## START EXCERPTED RECORDS

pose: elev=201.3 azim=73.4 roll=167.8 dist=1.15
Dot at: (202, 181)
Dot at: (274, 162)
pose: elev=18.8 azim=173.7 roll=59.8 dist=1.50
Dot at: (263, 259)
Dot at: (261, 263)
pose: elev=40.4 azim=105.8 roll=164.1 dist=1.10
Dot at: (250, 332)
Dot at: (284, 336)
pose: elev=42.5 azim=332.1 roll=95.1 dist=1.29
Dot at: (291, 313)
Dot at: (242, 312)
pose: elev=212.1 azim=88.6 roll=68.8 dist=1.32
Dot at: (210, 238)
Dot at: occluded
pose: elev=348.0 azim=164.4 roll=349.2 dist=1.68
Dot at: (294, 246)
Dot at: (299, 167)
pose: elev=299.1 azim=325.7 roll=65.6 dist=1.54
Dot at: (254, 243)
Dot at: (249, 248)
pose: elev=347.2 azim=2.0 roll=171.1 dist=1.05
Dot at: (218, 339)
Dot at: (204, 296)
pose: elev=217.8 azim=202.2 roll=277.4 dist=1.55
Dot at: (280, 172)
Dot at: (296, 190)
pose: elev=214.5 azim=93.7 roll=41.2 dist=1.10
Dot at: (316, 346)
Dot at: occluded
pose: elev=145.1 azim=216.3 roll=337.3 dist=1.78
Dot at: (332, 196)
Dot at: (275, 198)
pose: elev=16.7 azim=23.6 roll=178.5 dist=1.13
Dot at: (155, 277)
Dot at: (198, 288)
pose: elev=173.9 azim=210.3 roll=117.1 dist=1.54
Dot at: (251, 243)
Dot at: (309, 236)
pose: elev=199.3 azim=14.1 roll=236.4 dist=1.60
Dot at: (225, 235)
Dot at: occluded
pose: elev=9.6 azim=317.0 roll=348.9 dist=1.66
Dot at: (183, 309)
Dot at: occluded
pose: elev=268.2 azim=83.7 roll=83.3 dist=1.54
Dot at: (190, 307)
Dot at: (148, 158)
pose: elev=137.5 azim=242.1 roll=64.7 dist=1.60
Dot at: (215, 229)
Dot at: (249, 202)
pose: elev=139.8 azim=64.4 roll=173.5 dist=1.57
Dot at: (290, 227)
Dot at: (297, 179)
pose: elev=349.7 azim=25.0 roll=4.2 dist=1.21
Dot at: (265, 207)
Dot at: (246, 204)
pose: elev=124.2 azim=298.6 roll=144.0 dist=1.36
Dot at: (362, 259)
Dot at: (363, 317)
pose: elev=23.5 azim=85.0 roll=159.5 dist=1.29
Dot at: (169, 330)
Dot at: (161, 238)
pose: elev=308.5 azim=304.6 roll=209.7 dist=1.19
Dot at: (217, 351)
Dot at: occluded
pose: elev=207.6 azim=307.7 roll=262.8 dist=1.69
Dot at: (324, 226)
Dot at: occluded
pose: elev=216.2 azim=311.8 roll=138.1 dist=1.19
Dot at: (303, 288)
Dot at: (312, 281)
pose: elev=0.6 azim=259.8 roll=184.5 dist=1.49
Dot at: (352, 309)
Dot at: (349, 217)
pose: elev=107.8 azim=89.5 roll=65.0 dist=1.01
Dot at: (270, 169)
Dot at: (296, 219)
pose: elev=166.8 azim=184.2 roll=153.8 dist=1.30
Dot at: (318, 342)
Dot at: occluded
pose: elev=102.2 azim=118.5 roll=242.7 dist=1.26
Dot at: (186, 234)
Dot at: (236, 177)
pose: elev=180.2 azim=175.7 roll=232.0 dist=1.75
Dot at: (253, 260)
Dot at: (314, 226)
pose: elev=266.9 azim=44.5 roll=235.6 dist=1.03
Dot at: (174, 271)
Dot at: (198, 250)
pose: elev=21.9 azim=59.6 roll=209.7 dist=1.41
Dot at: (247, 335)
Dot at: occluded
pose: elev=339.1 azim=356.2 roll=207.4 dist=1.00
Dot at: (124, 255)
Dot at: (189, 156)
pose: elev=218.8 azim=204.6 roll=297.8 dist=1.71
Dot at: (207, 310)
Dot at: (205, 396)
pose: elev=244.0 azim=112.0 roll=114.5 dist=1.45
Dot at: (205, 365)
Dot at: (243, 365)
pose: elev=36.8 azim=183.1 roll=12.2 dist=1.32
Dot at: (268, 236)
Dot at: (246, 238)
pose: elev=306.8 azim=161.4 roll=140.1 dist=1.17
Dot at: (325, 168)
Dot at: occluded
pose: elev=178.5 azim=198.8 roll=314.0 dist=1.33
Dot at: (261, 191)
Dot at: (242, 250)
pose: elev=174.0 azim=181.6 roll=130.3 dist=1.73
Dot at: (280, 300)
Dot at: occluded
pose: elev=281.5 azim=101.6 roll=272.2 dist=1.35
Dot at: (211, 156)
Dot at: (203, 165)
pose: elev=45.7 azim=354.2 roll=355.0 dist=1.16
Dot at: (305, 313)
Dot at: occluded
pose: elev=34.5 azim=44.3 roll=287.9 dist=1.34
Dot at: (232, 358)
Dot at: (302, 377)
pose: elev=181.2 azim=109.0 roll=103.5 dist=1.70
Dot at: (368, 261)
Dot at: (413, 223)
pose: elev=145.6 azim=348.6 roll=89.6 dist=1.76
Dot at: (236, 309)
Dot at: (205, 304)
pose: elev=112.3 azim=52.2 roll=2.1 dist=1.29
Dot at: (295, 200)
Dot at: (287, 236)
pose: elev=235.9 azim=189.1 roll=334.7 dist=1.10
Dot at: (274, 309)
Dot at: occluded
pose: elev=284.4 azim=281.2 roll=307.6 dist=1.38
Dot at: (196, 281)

## END EXCERPTED RECORDS

→ **GIVEN INSTRUCTION**
Switch every "pose" in these lines to "view" and give all the lines again with nothing else changed.

→ **RESULT**
view: elev=201.3 azim=73.4 roll=167.8 dist=1.15
Dot at: (202, 181)
Dot at: (274, 162)
view: elev=18.8 azim=173.7 roll=59.8 dist=1.50
Dot at: (263, 259)
Dot at: (261, 263)
view: elev=40.4 azim=105.8 roll=164.1 dist=1.10
Dot at: (250, 332)
Dot at: (284, 336)
view: elev=42.5 azim=332.1 roll=95.1 dist=1.29
Dot at: (291, 313)
Dot at: (242, 312)
view: elev=212.1 azim=88.6 roll=68.8 dist=1.32
Dot at: (210, 238)
Dot at: occluded
view: elev=348.0 azim=164.4 roll=349.2 dist=1.68
Dot at: (294, 246)
Dot at: (299, 167)
view: elev=299.1 azim=325.7 roll=65.6 dist=1.54
Dot at: (254, 243)
Dot at: (249, 248)
view: elev=347.2 azim=2.0 roll=171.1 dist=1.05
Dot at: (218, 339)
Dot at: (204, 296)
view: elev=217.8 azim=202.2 roll=277.4 dist=1.55
Dot at: (280, 172)
Dot at: (296, 190)
view: elev=214.5 azim=93.7 roll=41.2 dist=1.10
Dot at: (316, 346)
Dot at: occluded
view: elev=145.1 azim=216.3 roll=337.3 dist=1.78
Dot at: (332, 196)
Dot at: (275, 198)
view: elev=16.7 azim=23.6 roll=178.5 dist=1.13
Dot at: (155, 277)
Dot at: (198, 288)
view: elev=173.9 azim=210.3 roll=117.1 dist=1.54
Dot at: (251, 243)
Dot at: (309, 236)
view: elev=199.3 azim=14.1 roll=236.4 dist=1.60
Dot at: (225, 235)
Dot at: occluded
view: elev=9.6 azim=317.0 roll=348.9 dist=1.66
Dot at: (183, 309)
Dot at: occluded
view: elev=268.2 azim=83.7 roll=83.3 dist=1.54
Dot at: (190, 307)
Dot at: (148, 158)
view: elev=137.5 azim=242.1 roll=64.7 dist=1.60
Dot at: (215, 229)
Dot at: (249, 202)
view: elev=139.8 azim=64.4 roll=173.5 dist=1.57
Dot at: (290, 227)
Dot at: (297, 179)
view: elev=349.7 azim=25.0 roll=4.2 dist=1.21
Dot at: (265, 207)
Dot at: (246, 204)
view: elev=124.2 azim=298.6 roll=144.0 dist=1.36
Dot at: (362, 259)
Dot at: (363, 317)
view: elev=23.5 azim=85.0 roll=159.5 dist=1.29
Dot at: (169, 330)
Dot at: (161, 238)
view: elev=308.5 azim=304.6 roll=209.7 dist=1.19
Dot at: (217, 351)
Dot at: occluded
view: elev=207.6 azim=307.7 roll=262.8 dist=1.69
Dot at: (324, 226)
Dot at: occluded
view: elev=216.2 azim=311.8 roll=138.1 dist=1.19
Dot at: (303, 288)
Dot at: (312, 281)
view: elev=0.6 azim=259.8 roll=184.5 dist=1.49
Dot at: (352, 309)
Dot at: (349, 217)
view: elev=107.8 azim=89.5 roll=65.0 dist=1.01
Dot at: (270, 169)
Dot at: (296, 219)
view: elev=166.8 azim=184.2 roll=153.8 dist=1.30
Dot at: (318, 342)
Dot at: occluded
view: elev=102.2 azim=118.5 roll=242.7 dist=1.26
Dot at: (186, 234)
Dot at: (236, 177)
view: elev=180.2 azim=175.7 roll=232.0 dist=1.75
Dot at: (253, 260)
Dot at: (314, 226)
view: elev=266.9 azim=44.5 roll=235.6 dist=1.03
Dot at: (174, 271)
Dot at: (198, 250)
view: elev=21.9 azim=59.6 roll=209.7 dist=1.41
Dot at: (247, 335)
Dot at: occluded
view: elev=339.1 azim=356.2 roll=207.4 dist=1.00
Dot at: (124, 255)
Dot at: (189, 156)
view: elev=218.8 azim=204.6 roll=297.8 dist=1.71
Dot at: (207, 310)
Dot at: (205, 396)
view: elev=244.0 azim=112.0 roll=114.5 dist=1.45
Dot at: (205, 365)
Dot at: (243, 365)
view: elev=36.8 azim=183.1 roll=12.2 dist=1.32
Dot at: (268, 236)
Dot at: (246, 238)
view: elev=306.8 azim=161.4 roll=140.1 dist=1.17
Dot at: (325, 168)
Dot at: occluded
view: elev=178.5 azim=198.8 roll=314.0 dist=1.33
Dot at: (261, 191)
Dot at: (242, 250)
view: elev=174.0 azim=181.6 roll=130.3 dist=1.73
Dot at: (280, 300)
Dot at: occluded
view: elev=281.5 azim=101.6 roll=272.2 dist=1.35
Dot at: (211, 156)
Dot at: (203, 165)
view: elev=45.7 azim=354.2 roll=355.0 dist=1.16
Dot at: (305, 313)
Dot at: occluded
view: elev=34.5 azim=44.3 roll=287.9 dist=1.34
Dot at: (232, 358)
Dot at: (302, 377)
view: elev=181.2 azim=109.0 roll=103.5 dist=1.70
Dot at: (368, 261)
Dot at: (413, 223)
view: elev=145.6 azim=348.6 roll=89.6 dist=1.76
Dot at: (236, 309)
Dot at: (205, 304)
view: elev=112.3 azim=52.2 roll=2.1 dist=1.29
Dot at: (295, 200)
Dot at: (287, 236)
view: elev=235.9 azim=189.1 roll=334.7 dist=1.10
Dot at: (274, 309)
Dot at: occluded
view: elev=284.4 azim=281.2 roll=307.6 dist=1.38
Dot at: (196, 281)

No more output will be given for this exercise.